The University of Toronto’s publication policy affirms that U of T Mississauga researchers, including faculty, staff and students, will always have the right to publish the results of their research activities, assuming that they do not disclose another’s confidential information in the content of the proposed publication. In some circumstances there may be a contractual agreement between the University and a research sponsor which may grant the sponsor the right to review or delay a proposed publication. Such a delay should not exceed twelve months and should not ordinarily apply to the publication of a graduate student’s thesis.
According to the copyright policy, in most circumstances the creator of a work owns the copyright for that work. If a work was created with a substantial use of University resources, then the University reserves the right to a 25% share of net revenue generated by the work and the right to use the work for research and teaching purposes. The University will only claim copyright ownership in works which are specifically commissioned by the University or which are created by administrative staff in the course of their employment at the University. While software is protected legally by copyright, for the purposes of the University’s policies, computer software (excluding instructional applications) is to be considered an invention, and is subsequently covered under the inventions policy rather than the copyright policy.
The inventions policy states that the inventor and the University normally share the rights to an invention, unless a third party, such as a corporate sponsor, is granted rights in a preexisting contractual agreement. An inventor may choose to assume full responsibility for the legal protection and commercialization of the invention. In this case, the University will assign its rights to the inventor in return for 25% of future net revenues. If the inventor does not want to assume the legal and commercialization obligations for the invention, then the University may require the inventor to assign all his/her rights to the University in return for the first $1,000 of, and 25% of subsequent, net revenues. The University will only claim exclusive rights to inventions which are made in the course of activities performed under the explicit direction of faculty or staff, specifically for the purpose of making the invention. The Inventions policy is not intended to apply to inventions created in the course of demonstrably private research unrelated to the inventor's University functions, or in the course of private consulting activities to outside bodies, when such activities do not involve any substantial use of University facilities.

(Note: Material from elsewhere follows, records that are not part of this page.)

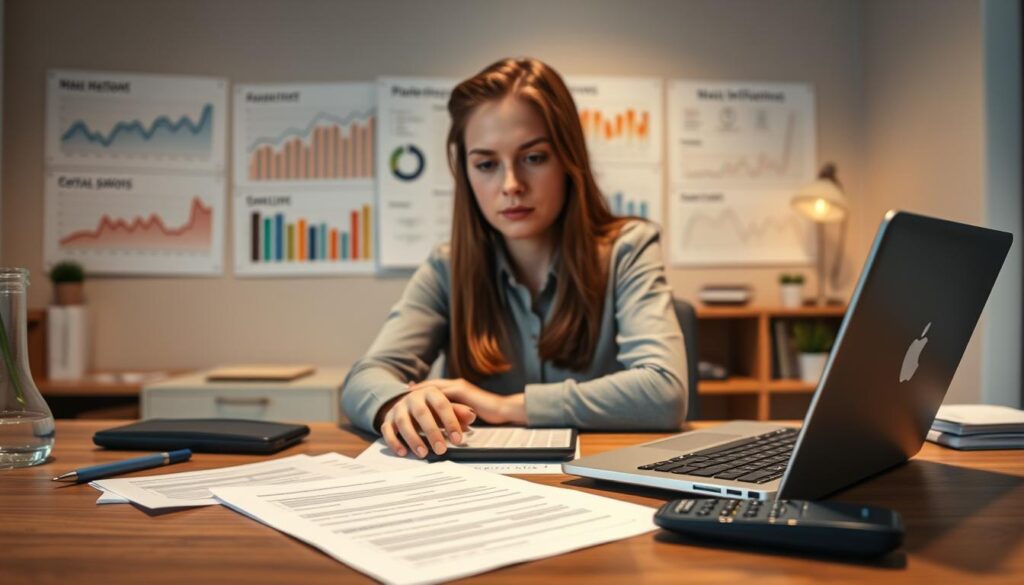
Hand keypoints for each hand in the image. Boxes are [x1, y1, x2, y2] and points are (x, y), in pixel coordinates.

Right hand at [378, 387, 475, 458]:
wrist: (407, 405)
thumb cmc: (432, 409)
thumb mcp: (446, 408)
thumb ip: (458, 412)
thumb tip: (471, 416)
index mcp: (430, 392)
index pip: (442, 405)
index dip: (451, 422)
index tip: (458, 439)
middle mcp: (413, 398)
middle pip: (422, 414)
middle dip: (432, 433)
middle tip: (441, 450)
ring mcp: (398, 408)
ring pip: (403, 422)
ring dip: (413, 439)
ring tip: (423, 453)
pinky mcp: (387, 419)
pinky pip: (387, 430)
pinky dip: (394, 442)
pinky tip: (403, 452)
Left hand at [408, 378, 525, 425]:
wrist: (504, 410)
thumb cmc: (490, 413)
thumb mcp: (470, 412)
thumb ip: (459, 412)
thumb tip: (449, 421)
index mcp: (459, 387)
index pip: (436, 387)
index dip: (423, 390)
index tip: (410, 392)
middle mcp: (457, 384)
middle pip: (431, 385)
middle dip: (417, 388)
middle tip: (403, 391)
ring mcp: (459, 386)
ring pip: (433, 388)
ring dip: (420, 392)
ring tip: (407, 396)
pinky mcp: (461, 391)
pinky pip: (441, 394)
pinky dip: (429, 398)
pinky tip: (420, 403)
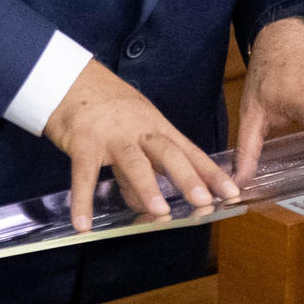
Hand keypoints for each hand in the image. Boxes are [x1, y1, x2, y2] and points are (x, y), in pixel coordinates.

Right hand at [43, 59, 240, 230]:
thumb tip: (150, 203)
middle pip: (168, 153)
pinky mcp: (83, 142)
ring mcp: (111, 135)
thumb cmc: (108, 108)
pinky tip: (83, 224)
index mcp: (157, 126)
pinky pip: (84, 174)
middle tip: (204, 201)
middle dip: (188, 177)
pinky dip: (82, 200)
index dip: (211, 173)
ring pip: (133, 161)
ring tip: (159, 212)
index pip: (190, 151)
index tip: (232, 192)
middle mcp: (139, 129)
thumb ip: (145, 165)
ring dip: (146, 187)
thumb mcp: (135, 130)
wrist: (71, 79)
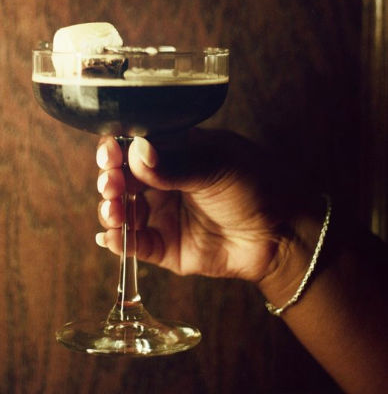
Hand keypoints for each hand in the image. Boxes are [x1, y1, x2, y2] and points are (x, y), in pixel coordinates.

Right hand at [95, 129, 312, 282]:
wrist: (285, 232)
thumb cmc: (257, 184)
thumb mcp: (216, 165)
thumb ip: (175, 162)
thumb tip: (136, 151)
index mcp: (173, 152)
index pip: (131, 145)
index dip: (114, 148)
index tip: (110, 153)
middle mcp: (162, 182)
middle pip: (120, 178)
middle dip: (110, 180)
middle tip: (113, 184)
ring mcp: (163, 215)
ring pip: (122, 212)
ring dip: (111, 210)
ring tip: (115, 212)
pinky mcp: (166, 248)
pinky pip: (135, 245)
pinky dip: (118, 242)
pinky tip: (112, 238)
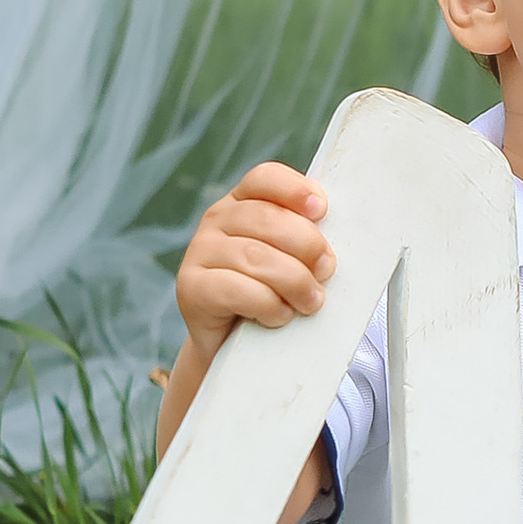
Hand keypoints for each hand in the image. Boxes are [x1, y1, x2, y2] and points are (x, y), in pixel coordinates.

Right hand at [172, 161, 334, 363]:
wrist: (230, 344)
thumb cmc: (268, 293)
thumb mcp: (287, 258)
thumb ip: (303, 240)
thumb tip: (331, 248)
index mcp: (241, 202)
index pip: (264, 178)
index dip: (294, 189)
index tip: (321, 210)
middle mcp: (215, 219)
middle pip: (266, 218)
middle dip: (306, 245)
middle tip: (325, 271)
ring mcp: (198, 251)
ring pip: (256, 256)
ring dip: (294, 282)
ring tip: (310, 301)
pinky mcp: (191, 287)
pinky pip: (238, 290)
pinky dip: (268, 305)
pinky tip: (279, 315)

All University researchers have an obligation to disclose the details of their inventions and/or discoveries to the University through the Confidential Invention Disclosure form which is submitted to the Intellectual Property Officer at UTRS. Upon disclosure to the Intellectual Property Officer, the University will work with the inventor or the team of inventors to determine the best course of action as per the Inventions policy.
Conflict of Interest
According to the conflict of interest policy, some research activities require the prior written approval of the appropriate U of T Mississauga Chair, Director, or Dean:
- All major paid professional activities, such as private research consulting activities;
- The use of U of T Mississauga facilities, supplies, support staff, or students for privately undertaken work or research consulting activites;
- The hiring of, purchasing from, selling to, or conferring or denying any financial or commercial benefit on any member of the faculty member's immediate family or a person with whom there exists, or has recently existed, an intimate personal relationship;
Any research undertaken by a faculty member for a company or organization in which a significant financial interest is held by the faculty member, any member of the faculty member's immediate family, or any person with whom there exists, or has recently existed, an intimate personal relationship.